Desde el pasado domingo hasta mediados del próximo febrero se podrá cazar legalmente en nuestro país. Y pocos de nuestros paisajes, en concreto menos del 20%, quedarán sin batir. A grandes rasgos se implicarán al menos un par de millones de personas. 1.300.000 portando escopetas, el resto trabajarán para que sea posible que los primeros disparen sobre algo cada jueves y cada domingo. Se gastarán algo más de 200.000 millones de pesetas, cuantía nada despreciable sobre todo para la renta agraria, el sector turístico y la industria de las armas y los explosivos. Morirán unos 20 millones de animales y como mínimo se quedará la pólvora de unos 156 millones de cartuchos.Parece claro, en consecuencia, que no sólo la conversación cinegética suele incluir la enormidad. Prácticamente no hay faceta de esa pasión llamada caza que no movilice grandes cifras, en lo válido y en lo frustrante. Que los domingos a menudo salga más gente a cazar que a los campos de fútbol, a pesar de que esta actividad apenas merezca alguna esporádica mención en los medios de comunicación, ya resulta imponente. Que el 80% del país sea coto sitúa a lo cinegético, tras la contaminación con insecticidas, como la actividad más difusa relacionada con el entorno.

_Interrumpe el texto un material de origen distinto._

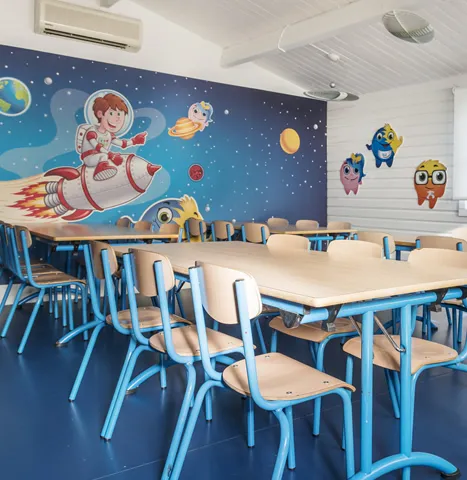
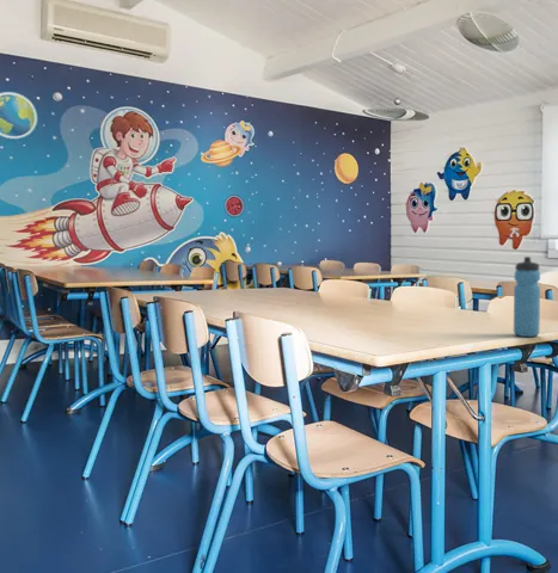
+ water bottle [513,255,541,338]
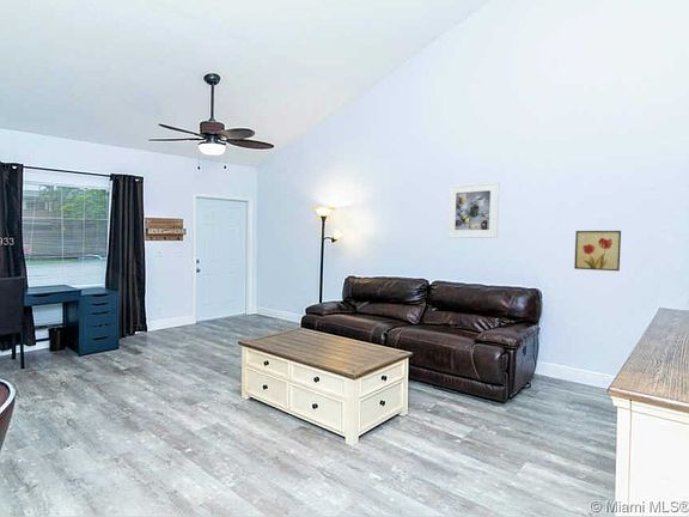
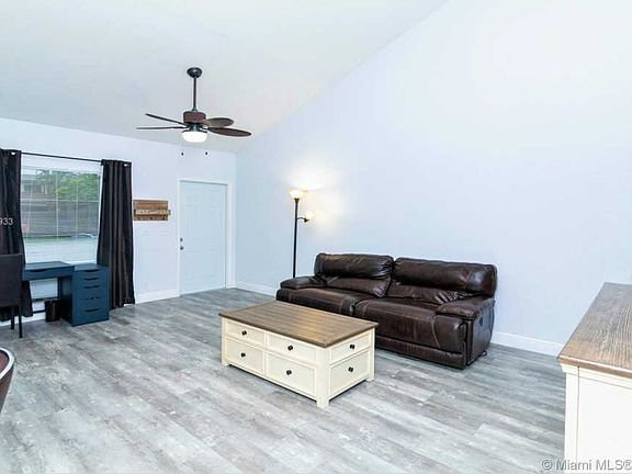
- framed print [446,181,501,239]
- wall art [573,230,622,272]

El que la carne de los animales abatidos supere los 20 millones de kilogramos y que se salde con la muerte de otros tantos ejemplares de unas 20 especies suele estremecer a los defensores de la naturaleza. Saben reconocer, no obstante que, de todas las actividades del humano sobre el medio natural, la cinegética es la menos dañina para las tramas y sistemas vitales por mucho que la sangre y la muerte elevada a la diversión escandalicen.

Pero con ser incomprensiblemente atractivo lo que acompaña a los cazadores y que a muchos, a los inteligentes como los Delibes, preocupa es la retahíla de frustraciones que acompaña a lo que apenas cabe ya definir como un lúdico encuentro con lo espontáneo: La caza se ha desnaturalizado, como casi todo, pero aquí más contradictoriamente. Tal vez por eso y sin apenas análisis ni comentario, ha disminuido el número de cazadores en el último lustro.

Buena parte de las fincas son granjas disfrazadas donde se caza animales criados a mansalva en cautividad. Estas prácticas junto con algunos máximos poblacionales en áreas protegidas han provocado brotes epidémicos que han acabado diezmando florecientes poblaciones, sobre todo de grandes mamíferos, conejos y perdices. Hay un caos administrativo notable como consecuencia de la dispersión y no coordinación de normas, calendarios y regímenes. El más que razonable examen del cazador tan sólo es vigente en cuatro comunidades a pesar de haberse aprobado hace siete años. Pero sobre todo hay mucha frustración en los cazadores coherentes y en los defensores de la naturaleza por el realmente excesivo incumplimiento de las leyes relacionadas con la caza.

Unas 12.000 denuncias se tramitan anualmente por infracciones detectadas, seguramente menos del 5% de las cometidas sin graves consecuencias. Algo ridículo si lo comparamos con el claro descontrol sobre un más que delictivo furtivismo. Raro es el año que no muere algún guarda abatido por lo que ya cabe denominar como mafias organizadas que abastecen un clandestino mercado de carne. La más alta tecnología en comunicaciones, transporte y armas se usa para abatir a diario, sin respetar épocas de crianza ni sexos, a miles de grandes animales. Comunidades rurales enteras, que reciben necesarios ingresos por sus actitudes respetuosas hacia la fauna cinegética, reclaman acciones enérgicas que apenas se acometen.

La caza impregna nuestros paisajes, a algunos de los más valiosos e imponentes les ayuda a permanecer sin grandes alteraciones, pero una caza con clara necesidad de arreglarse a sí misma sigue exigiendo muchísimo más de sus casi siempre frustrados practicantes y de quienes deben velar por un patrimonio ya casi único en Europa.